Comment Re:Do you want a zombie apocalypse? (Score 1) 139

1. I accept the title. 2. Of course parent-child is different from fellow citizen. My problem is with your unqualified "get what you pay for" mentality when it comes to healthcare. Food is a relatively predictable expense; healthcare is not. Expecting people who suffer a sudden or catastrophic illness to come up with the money to pay for their treatment all by themselves is ridiculous and cruel. Insurance. Your unqualified, Randian "go pay for your own" in this particular thread was not only unhelpful, it wasn't even germane. Own your issue; I'll deal with mine.

Comment Re:At least human population reduction can be mana (Score 1) 267

Sarcasm for sure.
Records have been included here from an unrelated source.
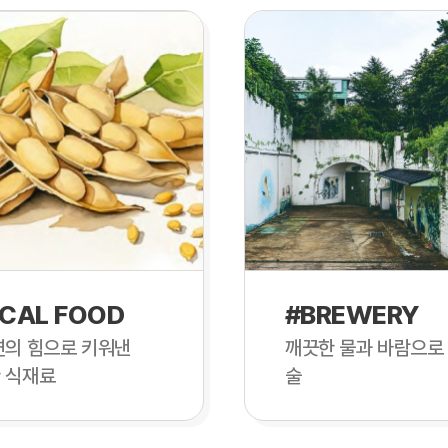
CAL FOOD
#BREWERY
연의 힘으로 키워낸
깨끗한 물과 바람으로
 식재료
술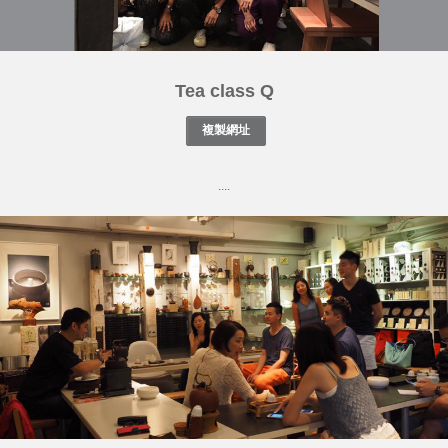
Tea class Q
....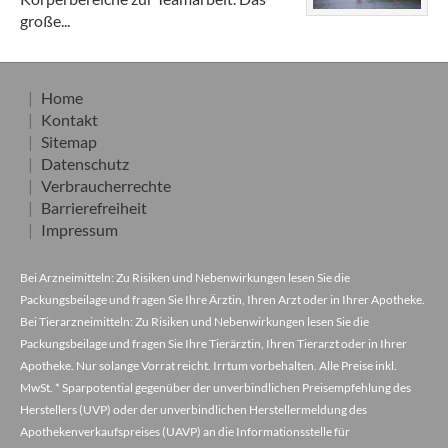
große...
Home
Kontakt
Sitemap
Datenschutz
Verbraucherrechte
Barrierefreiheit
Impressum
Bei Arzneimitteln: Zu Risiken und Nebenwirkungen lesen Sie die
Packungsbeilage und fragen Sie Ihre Ärztin, Ihren Arzt oder in Ihrer Apotheke.
Bei Tierarzneimitteln: Zu Risiken und Nebenwirkungen lesen Sie die
Packungsbeilage und fragen Sie Ihre Tierärztin, Ihren Tierarzt oder in Ihrer
Apotheke. Nur solange Vorrat reicht. Irrtum vorbehalten. Alle Preise inkl.
MwSt. * Sparpotential gegenüber der unverbindlichen Preisempfehlung des
Herstellers (UVP) oder der unverbindlichen Herstellermeldung des
Apothekenverkaufspreises (UAVP) an die Informationsstelle für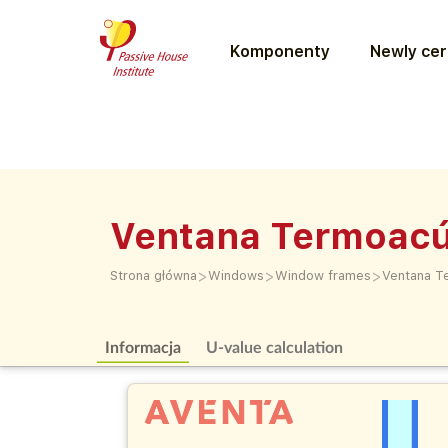
Komponenty
Newly cer
Ventana Termoacú
>
>
>
Strona główna
Windows
Window frames
Ventana T
Informacja
U-value calculation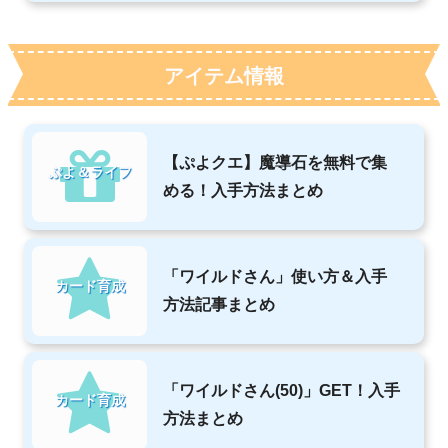
アイテム情報
【ぷよクエ】魔導石を無料で集
ぷよ＆ライフ
める！入手方法まとめ
「ワイルドさん」使い方＆入手
カード育成
方法記事まとめ
「ワイルドさん(50)」GET！入手
カード育成
方法まとめ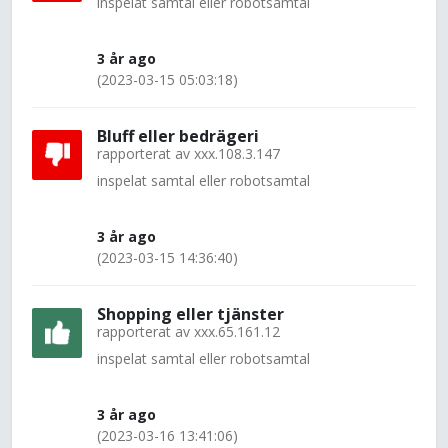
inspelat samtal eller robotsamtal
3 år ago
(2023-03-15 05:03:18)
Bluff eller bedrägeri
rapporterat av
xxx.108.3.147
inspelat samtal eller robotsamtal
3 år ago
(2023-03-15 14:36:40)
Shopping eller tjänster
rapporterat av
xxx.65.161.12
inspelat samtal eller robotsamtal
3 år ago
(2023-03-16 13:41:06)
We really do need to reduce human population but I'm only in favor of doing it by preventing births, not by ending anyone's life or purposely depriving people of the opportunity for a better life, and not by selecting some favored subset of the human population for the privilege of reproducing. Abiding by those restrictions would make intentional population reduction extremely difficult. As environmental degradation accelerates the temptation to get rid of excess human beings by other means will increase. The people with the power to do this will certainly not volunteer to self-eliminate. We're in for a hell of a century.
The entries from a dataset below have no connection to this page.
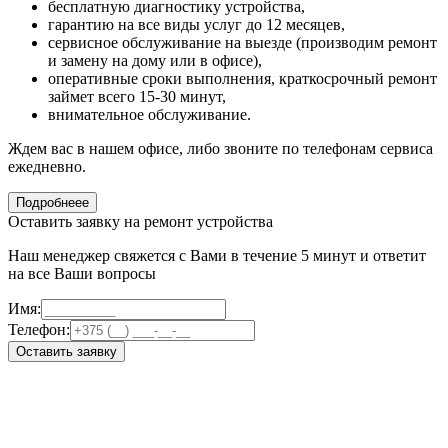
бесплатную диагностику устройства,
гарантию на все виды услуг до 12 месяцев,
сервисное обслуживание на выезде (производим ремонт
и замену на дому или в офисе),
оперативные сроки выполнения, краткосрочный ремонт
займет всего 15-30 минут,
внимательное обслуживание.
Ждем вас в нашем офисе, либо звоните по телефонам сервиса
ежедневно.
Подробнеее
Оставить заявку на ремонт устройства
Наш менеджер свяжется с Вами в течение 5 минут и ответит
на все Ваши вопросы
Имя:
Телефон:
Оставить заявку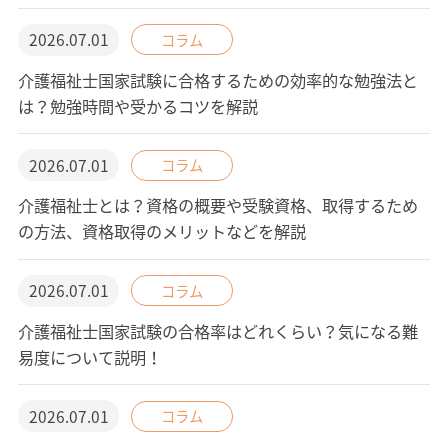
2026.07.01
コラム
介護福祉士国家試験に合格するための効率的な勉強法と
は？勉強時間や受かるコツを解説
2026.07.01
コラム
介護福祉士とは？資格の概要や受験資格、取得するため
の方法、資格取得のメリットなどを解説
2026.07.01
コラム
介護福祉士国家試験の合格率はどれくらい？気になる難
易度について説明！
2026.07.01
コラム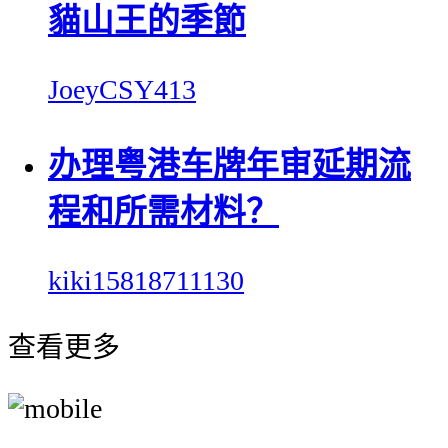
貓山王的季節
JoeyCSY413
办理粤港车牌年审延期流
程和所需材料？
kiki15818711130
查看更多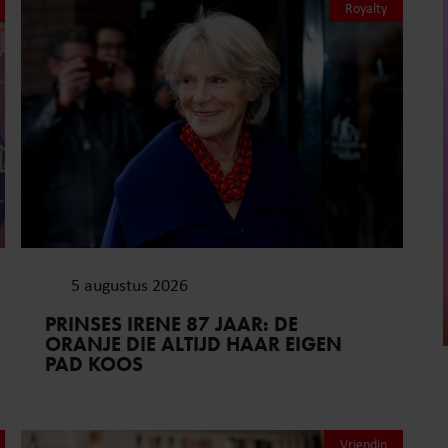
Royalty
5 augustus 2026
PRINSES IRENE 87 JAAR: DE
ORANJE DIE ALTIJD HAAR EIGEN
PAD KOOS
Vriendin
Comment Re:At least human population reduction can be mana (Score 1) 267

Exactly. Why haven't more "Masters of the Universe" realized this and taken more steps to prepare people for civilized transitions? They're over-optimistic about people's ability to make transitions on their own? They've read Bostrom's Superintelligence and decided against him that the singularity has only upsides? They're busy arranging their means of surviving the resource wars and other types of mass dislocation and violence that climate-change, automation, and accelerated income inequality are just starting to trigger now? Beats me.
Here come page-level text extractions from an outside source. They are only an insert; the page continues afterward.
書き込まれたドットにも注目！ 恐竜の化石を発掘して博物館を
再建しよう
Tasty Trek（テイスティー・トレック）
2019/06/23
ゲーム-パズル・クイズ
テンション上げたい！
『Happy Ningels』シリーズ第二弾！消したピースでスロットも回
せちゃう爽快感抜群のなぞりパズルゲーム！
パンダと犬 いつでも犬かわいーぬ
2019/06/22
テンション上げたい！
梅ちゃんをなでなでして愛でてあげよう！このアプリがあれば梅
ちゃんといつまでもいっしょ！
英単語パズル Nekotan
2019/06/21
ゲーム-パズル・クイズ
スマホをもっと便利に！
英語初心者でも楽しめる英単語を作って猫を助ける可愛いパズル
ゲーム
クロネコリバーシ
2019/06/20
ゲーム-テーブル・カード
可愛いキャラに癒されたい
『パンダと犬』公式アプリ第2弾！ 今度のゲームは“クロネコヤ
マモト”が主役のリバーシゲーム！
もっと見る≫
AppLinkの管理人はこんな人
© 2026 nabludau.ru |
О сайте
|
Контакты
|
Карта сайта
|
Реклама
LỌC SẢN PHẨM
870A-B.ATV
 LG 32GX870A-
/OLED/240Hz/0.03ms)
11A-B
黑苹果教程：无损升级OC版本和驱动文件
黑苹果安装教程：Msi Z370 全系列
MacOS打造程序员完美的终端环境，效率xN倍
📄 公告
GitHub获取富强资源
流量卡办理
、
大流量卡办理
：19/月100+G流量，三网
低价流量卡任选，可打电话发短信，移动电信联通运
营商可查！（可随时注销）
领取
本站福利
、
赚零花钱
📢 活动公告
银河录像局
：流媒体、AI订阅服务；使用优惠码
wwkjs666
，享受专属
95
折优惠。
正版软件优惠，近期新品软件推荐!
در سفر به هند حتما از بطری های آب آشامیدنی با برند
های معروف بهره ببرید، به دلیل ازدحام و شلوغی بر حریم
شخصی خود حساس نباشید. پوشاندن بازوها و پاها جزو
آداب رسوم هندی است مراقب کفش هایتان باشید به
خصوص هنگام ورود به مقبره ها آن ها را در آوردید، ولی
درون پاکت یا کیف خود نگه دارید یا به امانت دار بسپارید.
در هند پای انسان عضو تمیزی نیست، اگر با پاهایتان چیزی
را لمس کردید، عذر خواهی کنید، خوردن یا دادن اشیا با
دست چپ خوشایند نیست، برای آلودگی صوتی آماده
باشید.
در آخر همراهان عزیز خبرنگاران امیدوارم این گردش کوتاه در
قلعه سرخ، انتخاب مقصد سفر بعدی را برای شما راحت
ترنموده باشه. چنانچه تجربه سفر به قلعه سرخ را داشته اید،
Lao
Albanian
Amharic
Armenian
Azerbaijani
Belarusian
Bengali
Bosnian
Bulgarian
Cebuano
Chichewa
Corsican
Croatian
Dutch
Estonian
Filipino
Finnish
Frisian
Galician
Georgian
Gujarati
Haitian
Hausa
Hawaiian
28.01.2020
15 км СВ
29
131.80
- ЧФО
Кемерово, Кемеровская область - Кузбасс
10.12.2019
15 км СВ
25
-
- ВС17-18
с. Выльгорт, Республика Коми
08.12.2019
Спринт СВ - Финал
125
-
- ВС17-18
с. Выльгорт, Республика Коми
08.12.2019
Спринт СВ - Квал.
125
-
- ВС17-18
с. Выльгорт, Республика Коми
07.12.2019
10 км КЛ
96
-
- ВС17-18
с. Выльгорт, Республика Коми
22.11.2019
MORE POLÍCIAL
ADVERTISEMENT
Comment At least human population reduction can be managed (Score 1) 267

Considering all the bad consequences of continued human population growth, the loss of all these jobs may be a blessing in disguise. We could issue the unemployed the bare minimum to keep them alive, block them from retraining or other means of becoming economic contributors again, accompany that with multiple, easily-accessible and inexpensive means to accelerate their deaths, and let nature take its course. Under those circumstances, many of these less-employable masses will be more willing to kill themselves and those that aren't willing to do so consciously will end up dying prematurely anyway. Come to think of it, we've already been doing this. We just need to globalize the trend and accelerate the rate of self-elimination. We get rid of some 4-6 billion unnecessary people in the next century -- no genocidal wars, thermo-nuclear winters, or global pandemics needed. What could go wrong?